- [EXERCISE INPUT]
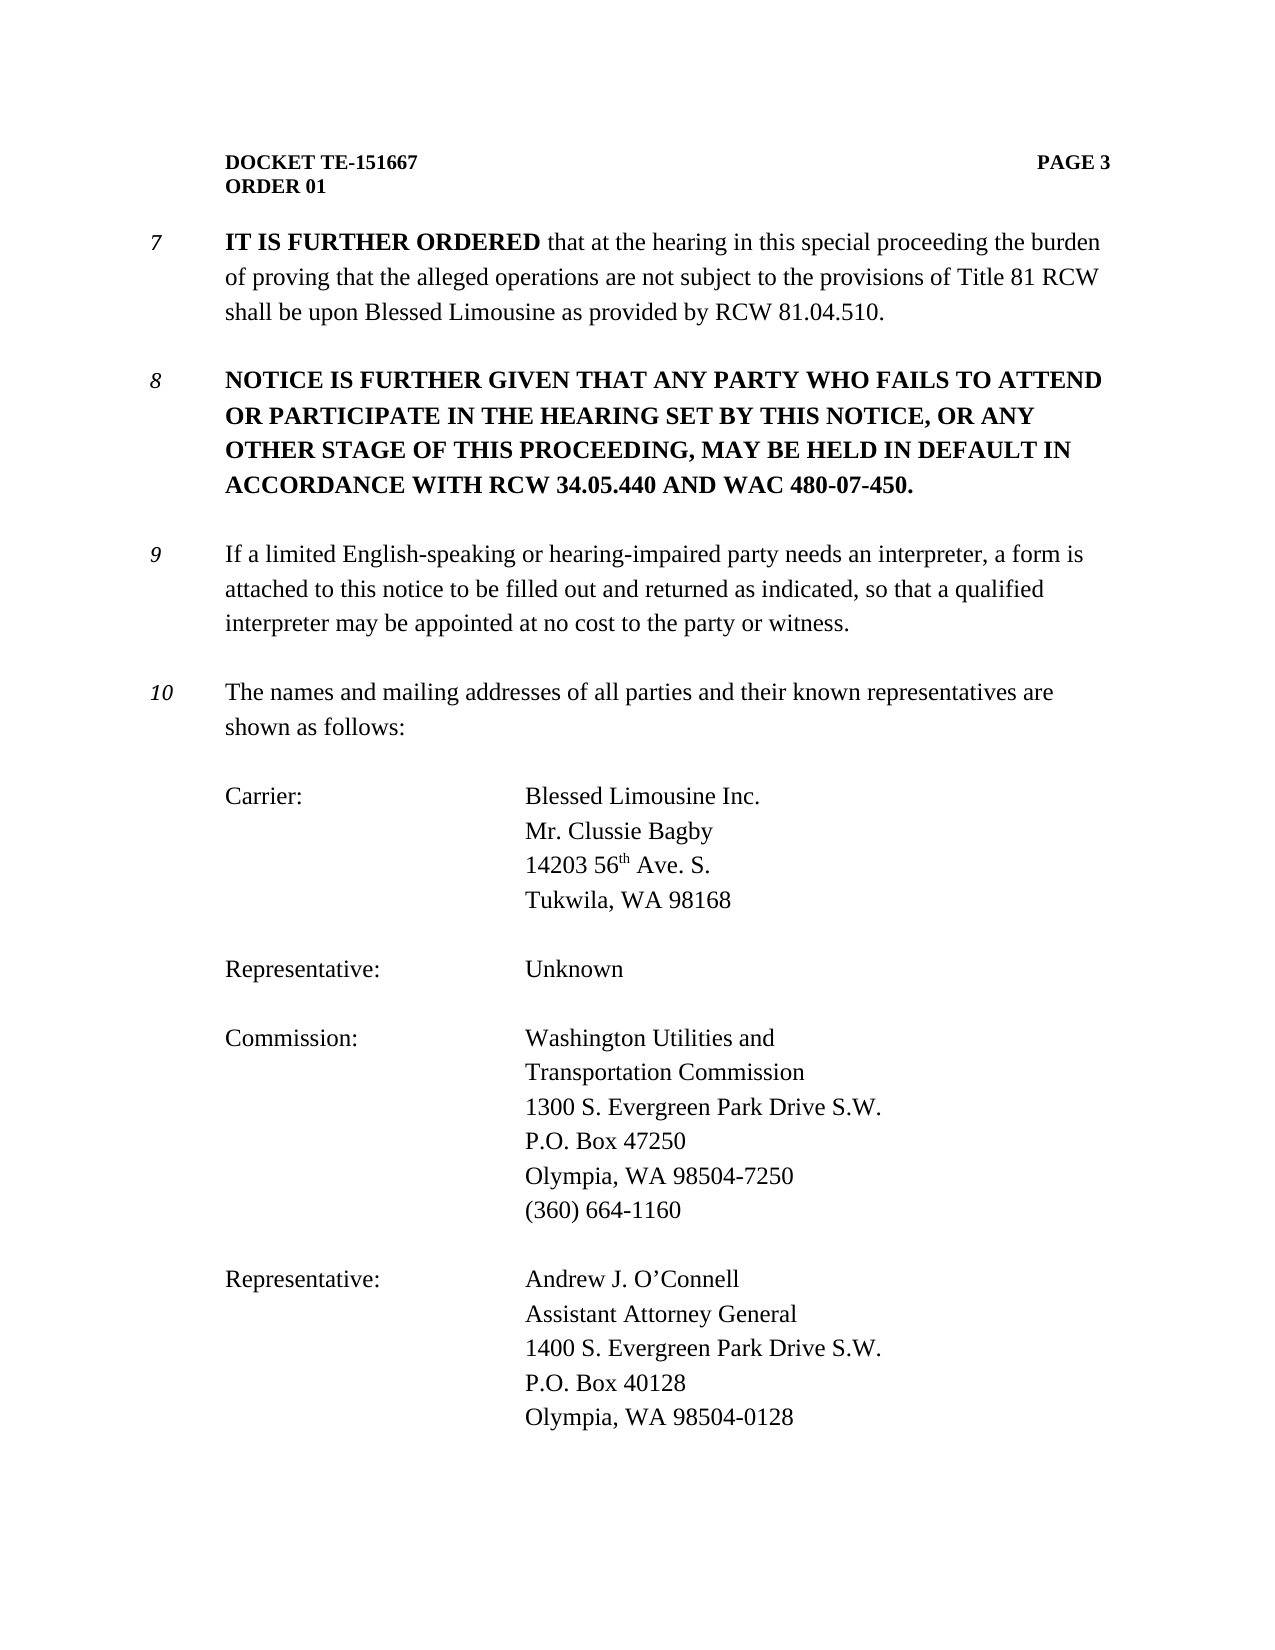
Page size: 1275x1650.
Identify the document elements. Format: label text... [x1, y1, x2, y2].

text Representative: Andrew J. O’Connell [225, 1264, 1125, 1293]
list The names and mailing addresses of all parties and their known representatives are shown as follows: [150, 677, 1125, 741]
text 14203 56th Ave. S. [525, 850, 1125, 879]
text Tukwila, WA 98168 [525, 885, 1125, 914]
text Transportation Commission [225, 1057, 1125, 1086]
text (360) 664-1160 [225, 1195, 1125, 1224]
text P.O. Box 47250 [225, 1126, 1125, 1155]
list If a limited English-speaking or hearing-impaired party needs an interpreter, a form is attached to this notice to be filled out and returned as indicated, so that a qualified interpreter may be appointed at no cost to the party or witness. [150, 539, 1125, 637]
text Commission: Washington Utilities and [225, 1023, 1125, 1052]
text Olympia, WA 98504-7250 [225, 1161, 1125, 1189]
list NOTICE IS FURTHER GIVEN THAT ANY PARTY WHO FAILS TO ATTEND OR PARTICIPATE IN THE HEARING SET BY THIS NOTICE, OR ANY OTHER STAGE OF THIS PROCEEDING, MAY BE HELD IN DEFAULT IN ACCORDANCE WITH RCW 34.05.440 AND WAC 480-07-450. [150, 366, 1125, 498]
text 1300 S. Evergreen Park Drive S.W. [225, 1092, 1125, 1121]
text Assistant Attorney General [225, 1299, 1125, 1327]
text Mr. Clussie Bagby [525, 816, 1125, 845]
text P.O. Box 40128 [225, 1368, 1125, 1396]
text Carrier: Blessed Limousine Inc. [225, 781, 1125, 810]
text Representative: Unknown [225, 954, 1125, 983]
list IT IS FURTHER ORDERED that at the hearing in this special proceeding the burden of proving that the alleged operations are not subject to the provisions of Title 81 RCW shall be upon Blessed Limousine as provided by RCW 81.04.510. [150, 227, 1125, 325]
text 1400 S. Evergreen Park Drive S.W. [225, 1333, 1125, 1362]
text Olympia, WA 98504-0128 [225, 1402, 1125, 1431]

==

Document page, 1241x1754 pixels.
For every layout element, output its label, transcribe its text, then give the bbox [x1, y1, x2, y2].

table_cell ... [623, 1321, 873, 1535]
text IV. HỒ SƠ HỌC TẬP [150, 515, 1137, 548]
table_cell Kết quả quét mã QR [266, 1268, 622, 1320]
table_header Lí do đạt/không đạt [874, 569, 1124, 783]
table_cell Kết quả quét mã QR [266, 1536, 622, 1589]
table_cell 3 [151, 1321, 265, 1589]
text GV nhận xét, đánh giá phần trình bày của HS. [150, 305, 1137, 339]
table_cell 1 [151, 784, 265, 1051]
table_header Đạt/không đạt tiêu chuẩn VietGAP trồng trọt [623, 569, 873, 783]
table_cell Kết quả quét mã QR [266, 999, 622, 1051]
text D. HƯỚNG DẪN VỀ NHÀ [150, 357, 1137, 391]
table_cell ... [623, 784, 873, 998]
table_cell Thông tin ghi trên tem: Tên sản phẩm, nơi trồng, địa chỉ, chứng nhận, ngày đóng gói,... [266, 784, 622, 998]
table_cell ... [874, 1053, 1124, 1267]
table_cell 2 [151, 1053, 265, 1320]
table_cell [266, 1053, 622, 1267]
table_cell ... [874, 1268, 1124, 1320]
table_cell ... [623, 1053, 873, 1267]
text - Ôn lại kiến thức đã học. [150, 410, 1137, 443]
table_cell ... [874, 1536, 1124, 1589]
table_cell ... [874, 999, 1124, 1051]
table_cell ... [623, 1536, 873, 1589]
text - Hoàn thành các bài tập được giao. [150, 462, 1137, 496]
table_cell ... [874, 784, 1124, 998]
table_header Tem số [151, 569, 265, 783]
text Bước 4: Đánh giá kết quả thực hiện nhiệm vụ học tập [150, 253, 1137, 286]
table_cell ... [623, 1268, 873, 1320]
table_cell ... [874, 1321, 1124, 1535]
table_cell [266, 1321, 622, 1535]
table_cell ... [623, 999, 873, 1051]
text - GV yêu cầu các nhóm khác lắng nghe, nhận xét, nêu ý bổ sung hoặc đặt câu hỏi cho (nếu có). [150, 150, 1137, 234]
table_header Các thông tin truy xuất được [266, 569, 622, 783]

- [GOAL OF THE EXERCISE]
Those lines above that contain the string "được" should be returned.

- [FINISHED EXERCISE]
text - Hoàn thành các bài tập được giao. [150, 462, 1137, 496]
table_header Các thông tin truy xuất được [266, 569, 622, 783]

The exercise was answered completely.